Scroll untuk membaca artikel
Muhammad Yunus
Rabu, 03 Februari 2021 | 16:26 WIB
Asdianti Baso, pembeli lahan 4 hektare di Pulau Lantigiang, Kabupaten Selayar, Sulawesi Selatan / [Foto SuaraSulsel.id / Lorensia Clara Tambing]

SuaraSulsel.id - Pembeli tanah Pulau Lantigiang di Kabupaten Selayar, Asdianti Baso membeberkan alasannya membeli lahan di pulau tersebut. Ia mengaku pulau tersebut indah, sayang jika tidak dimanfaatkan.

"Percuma the tour biggest in the world kalau tidak dimanfaatkan. Saya ingin bangun Water Bungalow," kata Asdianti di Hotel Melia Makassar, Rabu (3/2/2021).

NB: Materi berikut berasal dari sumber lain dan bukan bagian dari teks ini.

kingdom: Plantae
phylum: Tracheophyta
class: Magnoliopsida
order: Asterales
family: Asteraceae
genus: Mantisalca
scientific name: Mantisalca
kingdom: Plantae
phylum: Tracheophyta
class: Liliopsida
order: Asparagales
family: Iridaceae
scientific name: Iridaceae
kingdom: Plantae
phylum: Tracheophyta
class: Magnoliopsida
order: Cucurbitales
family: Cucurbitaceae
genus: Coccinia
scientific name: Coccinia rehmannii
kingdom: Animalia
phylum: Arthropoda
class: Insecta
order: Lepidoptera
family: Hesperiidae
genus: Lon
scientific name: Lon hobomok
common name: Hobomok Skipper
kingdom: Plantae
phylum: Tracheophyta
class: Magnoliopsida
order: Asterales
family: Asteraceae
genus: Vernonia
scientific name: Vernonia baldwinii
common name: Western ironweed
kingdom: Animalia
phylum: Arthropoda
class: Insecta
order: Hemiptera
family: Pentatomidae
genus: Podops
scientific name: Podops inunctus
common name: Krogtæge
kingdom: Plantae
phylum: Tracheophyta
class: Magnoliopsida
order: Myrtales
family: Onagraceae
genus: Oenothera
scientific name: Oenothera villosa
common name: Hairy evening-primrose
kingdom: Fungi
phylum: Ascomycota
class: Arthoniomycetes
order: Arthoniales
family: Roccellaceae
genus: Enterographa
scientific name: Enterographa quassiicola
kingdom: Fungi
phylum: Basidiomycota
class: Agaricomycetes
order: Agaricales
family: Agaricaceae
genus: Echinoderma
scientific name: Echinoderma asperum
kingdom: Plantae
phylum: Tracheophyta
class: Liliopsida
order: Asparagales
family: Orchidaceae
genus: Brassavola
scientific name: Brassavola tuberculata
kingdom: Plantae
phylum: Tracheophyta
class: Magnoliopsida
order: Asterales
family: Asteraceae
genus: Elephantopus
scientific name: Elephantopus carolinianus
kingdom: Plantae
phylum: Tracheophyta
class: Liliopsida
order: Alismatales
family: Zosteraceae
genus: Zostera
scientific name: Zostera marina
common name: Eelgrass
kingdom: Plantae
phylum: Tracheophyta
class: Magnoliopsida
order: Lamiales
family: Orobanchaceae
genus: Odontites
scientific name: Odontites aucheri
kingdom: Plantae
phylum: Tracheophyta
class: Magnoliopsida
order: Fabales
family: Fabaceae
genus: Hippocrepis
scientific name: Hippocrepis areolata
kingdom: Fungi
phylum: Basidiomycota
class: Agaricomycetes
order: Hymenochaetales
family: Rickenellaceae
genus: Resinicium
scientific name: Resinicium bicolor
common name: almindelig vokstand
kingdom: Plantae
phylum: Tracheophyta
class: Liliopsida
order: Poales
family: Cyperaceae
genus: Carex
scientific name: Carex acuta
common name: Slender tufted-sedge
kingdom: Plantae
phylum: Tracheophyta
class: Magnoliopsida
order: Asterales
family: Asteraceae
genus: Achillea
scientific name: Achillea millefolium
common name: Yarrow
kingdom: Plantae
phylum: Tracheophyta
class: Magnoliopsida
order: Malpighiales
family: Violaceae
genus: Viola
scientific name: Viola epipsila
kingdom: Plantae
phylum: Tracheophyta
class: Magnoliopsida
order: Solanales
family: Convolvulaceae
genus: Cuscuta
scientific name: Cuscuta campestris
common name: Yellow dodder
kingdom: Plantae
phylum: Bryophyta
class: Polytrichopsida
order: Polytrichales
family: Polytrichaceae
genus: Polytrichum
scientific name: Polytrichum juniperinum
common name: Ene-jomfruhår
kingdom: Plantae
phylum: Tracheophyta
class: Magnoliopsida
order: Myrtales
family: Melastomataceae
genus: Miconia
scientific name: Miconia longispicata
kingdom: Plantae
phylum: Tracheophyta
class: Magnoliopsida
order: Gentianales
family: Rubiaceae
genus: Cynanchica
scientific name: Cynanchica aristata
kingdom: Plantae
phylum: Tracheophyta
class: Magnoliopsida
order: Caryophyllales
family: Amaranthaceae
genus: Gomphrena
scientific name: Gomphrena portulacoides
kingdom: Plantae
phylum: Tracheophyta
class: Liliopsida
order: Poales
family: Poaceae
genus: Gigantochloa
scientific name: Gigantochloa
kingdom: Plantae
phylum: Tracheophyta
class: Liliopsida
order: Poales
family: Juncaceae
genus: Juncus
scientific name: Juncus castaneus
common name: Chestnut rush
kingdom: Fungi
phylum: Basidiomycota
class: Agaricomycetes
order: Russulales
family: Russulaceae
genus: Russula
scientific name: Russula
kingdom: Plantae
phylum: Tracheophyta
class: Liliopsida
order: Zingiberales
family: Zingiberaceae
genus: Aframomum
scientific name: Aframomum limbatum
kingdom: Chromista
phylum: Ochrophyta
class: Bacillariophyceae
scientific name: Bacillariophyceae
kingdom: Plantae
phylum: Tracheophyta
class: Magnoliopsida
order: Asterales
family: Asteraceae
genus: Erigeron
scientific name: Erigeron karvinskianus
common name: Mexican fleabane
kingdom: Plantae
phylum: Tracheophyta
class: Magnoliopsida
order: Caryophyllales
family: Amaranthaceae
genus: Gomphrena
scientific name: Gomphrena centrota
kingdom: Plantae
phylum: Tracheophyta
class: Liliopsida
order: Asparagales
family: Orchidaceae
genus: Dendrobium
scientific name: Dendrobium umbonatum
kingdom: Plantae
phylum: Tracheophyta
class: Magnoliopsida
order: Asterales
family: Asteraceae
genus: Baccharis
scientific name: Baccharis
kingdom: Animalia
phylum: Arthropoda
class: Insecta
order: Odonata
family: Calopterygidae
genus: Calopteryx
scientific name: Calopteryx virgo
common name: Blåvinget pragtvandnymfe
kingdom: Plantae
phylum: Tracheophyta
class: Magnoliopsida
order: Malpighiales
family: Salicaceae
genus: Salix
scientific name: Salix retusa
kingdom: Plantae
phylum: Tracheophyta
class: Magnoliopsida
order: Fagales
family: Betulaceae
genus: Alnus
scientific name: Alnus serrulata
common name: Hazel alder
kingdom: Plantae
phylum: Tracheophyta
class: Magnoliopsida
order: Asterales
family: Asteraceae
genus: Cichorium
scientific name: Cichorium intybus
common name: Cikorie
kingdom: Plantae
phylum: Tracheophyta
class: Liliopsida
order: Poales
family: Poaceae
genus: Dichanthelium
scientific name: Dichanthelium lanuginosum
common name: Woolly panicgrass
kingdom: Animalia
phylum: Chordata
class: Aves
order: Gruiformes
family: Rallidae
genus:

Asdianti bilang membeli lahan di pulau itu karena penjual memiliki surat kepemilikan tanah. Ia juga mengaku sudah meminta ke pemerintah untuk mengelola pulau tersebut 70 persen. 30 persen untuk umum.

"Saya juga hanya beli 4 hektare. Saya tahu karena sudah 10 tahun di dunia properti. Saya tahu pulau itu tidak boleh diperjualbelikan," tambahnya.

Baca Juga: Pulau Dijual, Menantu Wapres Ma'ruf Amin : Pasirnya Putih Airnya Jernih

Ia bersikukuh tak membeli pulau tersebut. Ia mengaku hanya membeli tanah di atas pulau itu.

"Kalau memang pulau, batas-batasnya itu pasti sebelah kiri laut, kanan laut, kelilingnya laut. Tapi ini kan sebelah kanan tanah kosong. Saya tidak beli pulau, saya beli lahan kebun," jelasnya.

Ia mengaku heran, Balai Taman Nasional baru mempersoalkan hal ini. Padahal sebelumnya, di tahun 2017 balai sendiri yang menyarankan Pulau Lantigiang, Pulau Belang-Belang dan Pulau lain untuk dibanguni. 

"Tapi saya tertarik hanya Lantigiang dan Latondu Besar. Pihak Balai sendiri menyarankan untuk membangun pada zona pemanfaatan. Karena di dalam kawasan terdapat zona-zona yang berbeda. Zona inti yang tidak bisa dibangun sama sekali," jelasnya lagi.

Asdianti mengaku pernah menggugat Taman Nasional Takabonerate ke PTUN Makassar dan dikabulkan pada 25 Januari lalu.

Baca Juga: Polisi Sudah Periksa 7 Saksi Penjualan Pulau Lantigiang di Selayar

Kapolres Selayar AKBP Temmangnganro Machmud mengatakan pihaknya sudah menaikkan kasus ini ke tahap penyidikan.

Saat ini sudah ada 12 orang saksi yang diambil keterangannya. Mulai dari warga, keluarga penjual, pembeli, hingga pemerintah desa setempat.

"Keterangan seluruh saksi dibutuhkan untuk melengkapi berkas perkara. Pembeli, penjual dan kepala desa yang punya surat segera kita panggil," ujarnya.

Adapun pasal yang dipersangkakan, kata Temmangnganro, yakni Pasal 266 KUHP dan Pasal 40 Ayat (2) juncto Pasal 33 Ayat (3) UU No 5 Tahun 1990 tentang Konservasi Sumber Daya Alam Hayati dan Ekosistem.